Buyers, whether they’re individual or owner groups, often buy because cash flow is available and they are already experienced, efficient operators of other dealerships. They often approach a broker or industry advisor to see about potential sales.

While any time is the right time to have a valuation performed, this is definitely a great year to do so for a potential sale. The pandemic gave dealerships another chance to demonstrate they are nearly recession-proof. Dealerships displayed impressive strength and resilience through the pandemic and its economic pressures.

Many dealerships have shown record profits, and the 2021 industry outlook remains bright. At this time, Blue Sky multiples are high, and there is a great deal of acquisition activity in the industry, which is likely to have a positive impact on your dealership’s value.

Additionally, it might be advantageous to conduct your sale ahead of potential tax law changes brought about by the Biden Administration’s proposal to increase the tax on capital gains.

Setting Yourself Up for Success

Potential buyers need to get financing ready and secure an expert who can perform due diligence quickly and efficiently when the time comes. You want to be prepared should an opportunity arise, whether you’re on the hunt for a purchase or not. Otherwise, you could waste time on a deal and lose to a buyer who is more prepared. With preparation, you ensure proper due diligence, avoid surprises and get a more accurate idea of what you’re buying before closing.

Sellers should keep their dealerships in top shape, particularly with schedules and accounting. Cleaning up your finances helps you get a clearer picture of your dealership’s value, so you don’t miss significant factors in the purchase price.

Whether you choose to have a full valuation prepared for a potential sale or not, an experienced dealership advisor can help in a number of areas, including:

  • Assisting with establishing a sales price
  • Review of the deal structure to maximize tax savings
  • Providing an analysis of the potential sales proceeds after taxes
  • Deal closing services, including detailed closing documentation

Wondering how your dealership stacks up in the marketplace? Eide Bailly’s team of dealership consulting professionals can provide a free diagnostic check on your financials.

Estate Planning

A valuation is crucial for substantiating the value of your dealership for estate planning purposes. Succession planning is an essential business activity for dealer owners, as it is essential to estate planning and helps ensure sustainable business continuity after you’ve left the dealership business, be that through retirement, an unexpected life event, or even death. A documented, approved and well-understood plan increases the likelihood the transition will go to the successor you choose and happen how you want.
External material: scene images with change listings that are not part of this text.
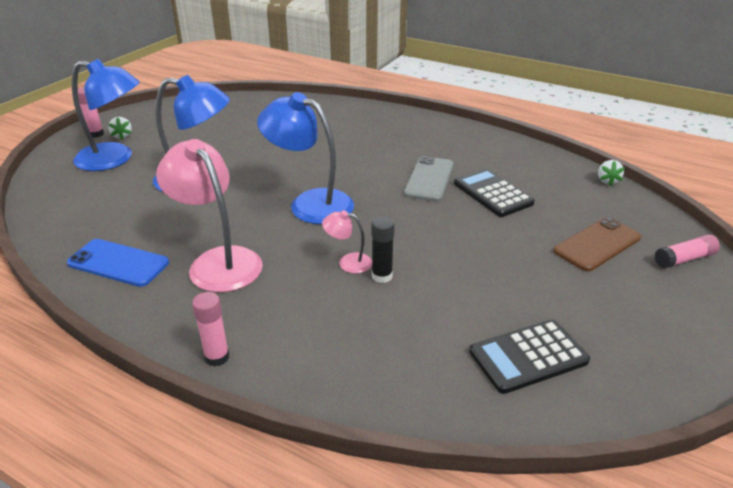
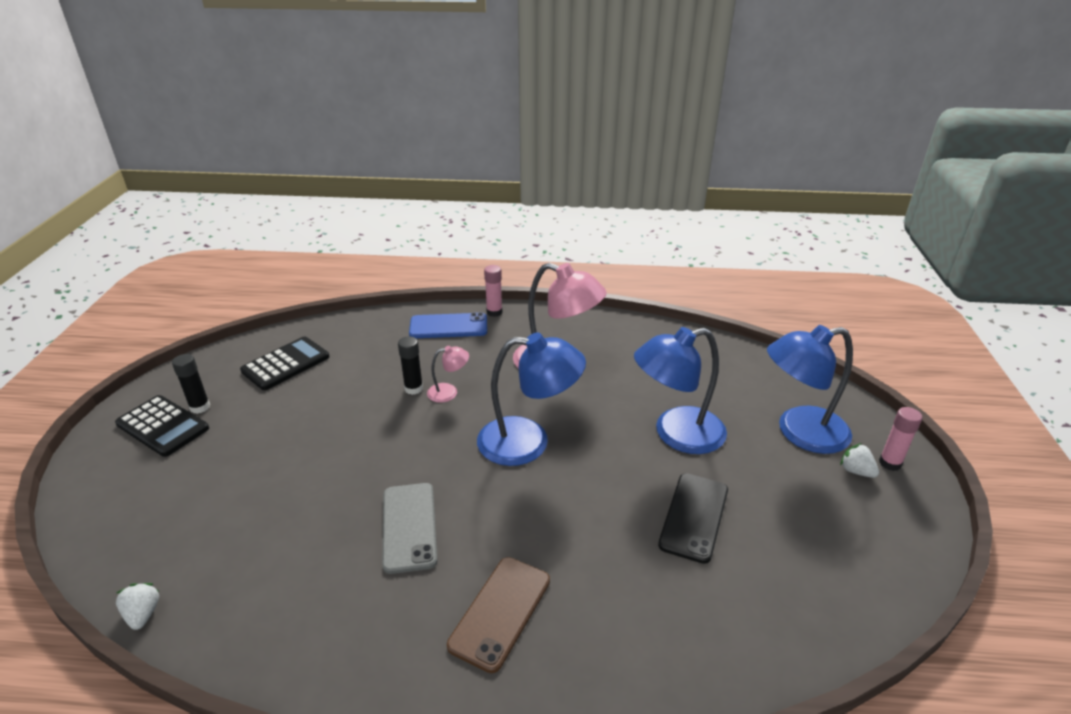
camera: 155 degrees right, 0 degrees up
blue phone [67,239,169,287] -> blue phone moved to [409,312,487,338]
black calculator [454,168,535,217] -> black calculator moved to [115,395,209,457]
brown phone [554,217,641,272] -> brown phone moved to [447,557,550,673]
pink glue stick [655,234,720,268] -> none
none -> black glue stick [172,354,210,414]
none -> black phone [658,473,728,564]

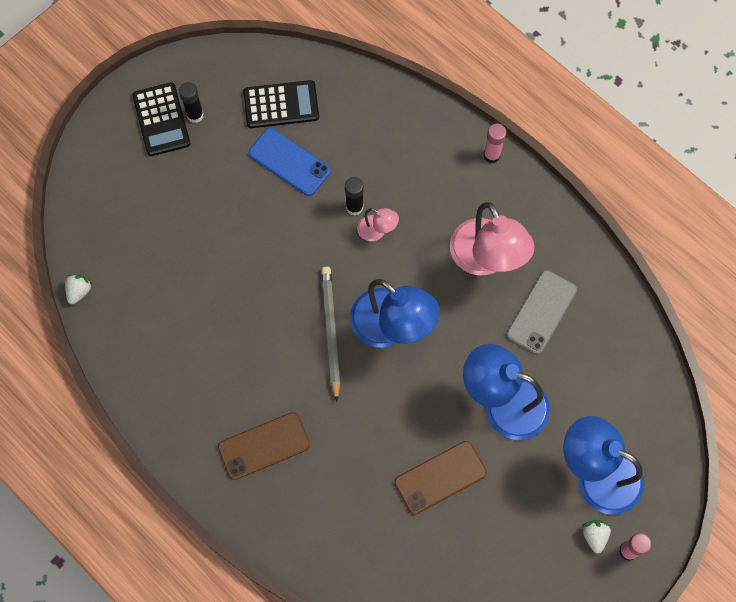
camera: 40 degrees right, 35 degrees up
grey phone [382,483,437,574] -> grey phone moved to [506,270,577,354]
blue phone [409,312,487,338] -> blue phone moved to [249,128,331,196]
black phone [658,473,728,564] -> brown phone [394,441,487,515]
none -> grey pencil [321,267,340,402]

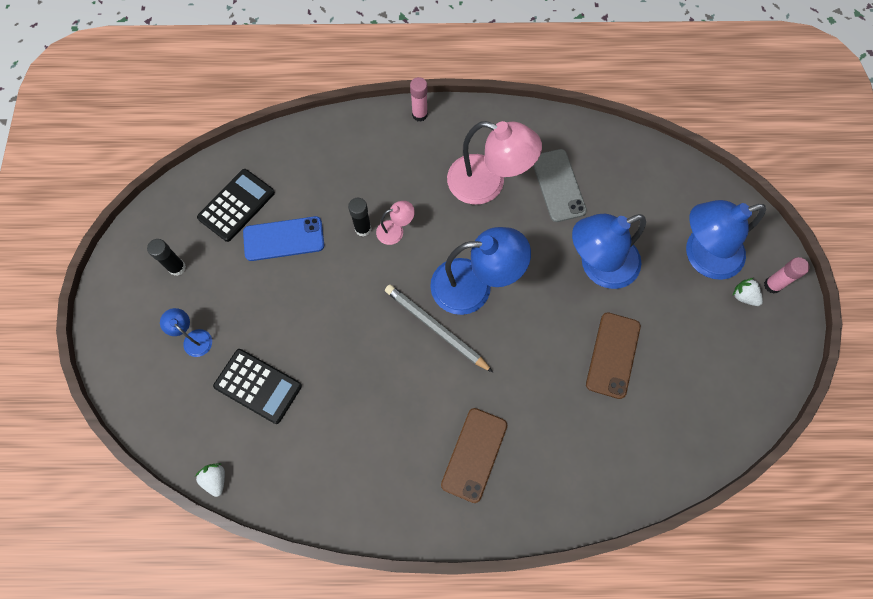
camera: 45 degrees left, 0 degrees up
black calculator [132,82,191,156] -> black calculator moved to [213,349,302,424]
none -> blue lamp [160,308,212,357]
Owners often put off estate planning as retirement can be far from their minds or they worry about the loss of income after transitioning their business. They’re often concerned they’ll set themselves up for a cash-strapped retirement, and they don’t want to face that burden, so they try to avoid it by not taking any action.

The best time to start succession planning is the day you open your business. If you didn’t, the second-best time is right now. Since formulating a transition strategy can get complex – and some dealers’ decisions may be rejected by franchisers, financers and even employees – it pays to be proactive to avoid or minimize unpleasant surprises.

The future is always uncertain, so you want to make sure to secure your family and/or management, as well as employees, with a solid plan to carry out should something happen to you. Planning ahead also gives you ample time to identify and prepare your successor for a smooth transfer, which they will also appreciate.

Planning for mergers and acquisitions in the dealership industry has certain complexities. You’ll want to be sure to structure the deal to maximize on both sides of the equation.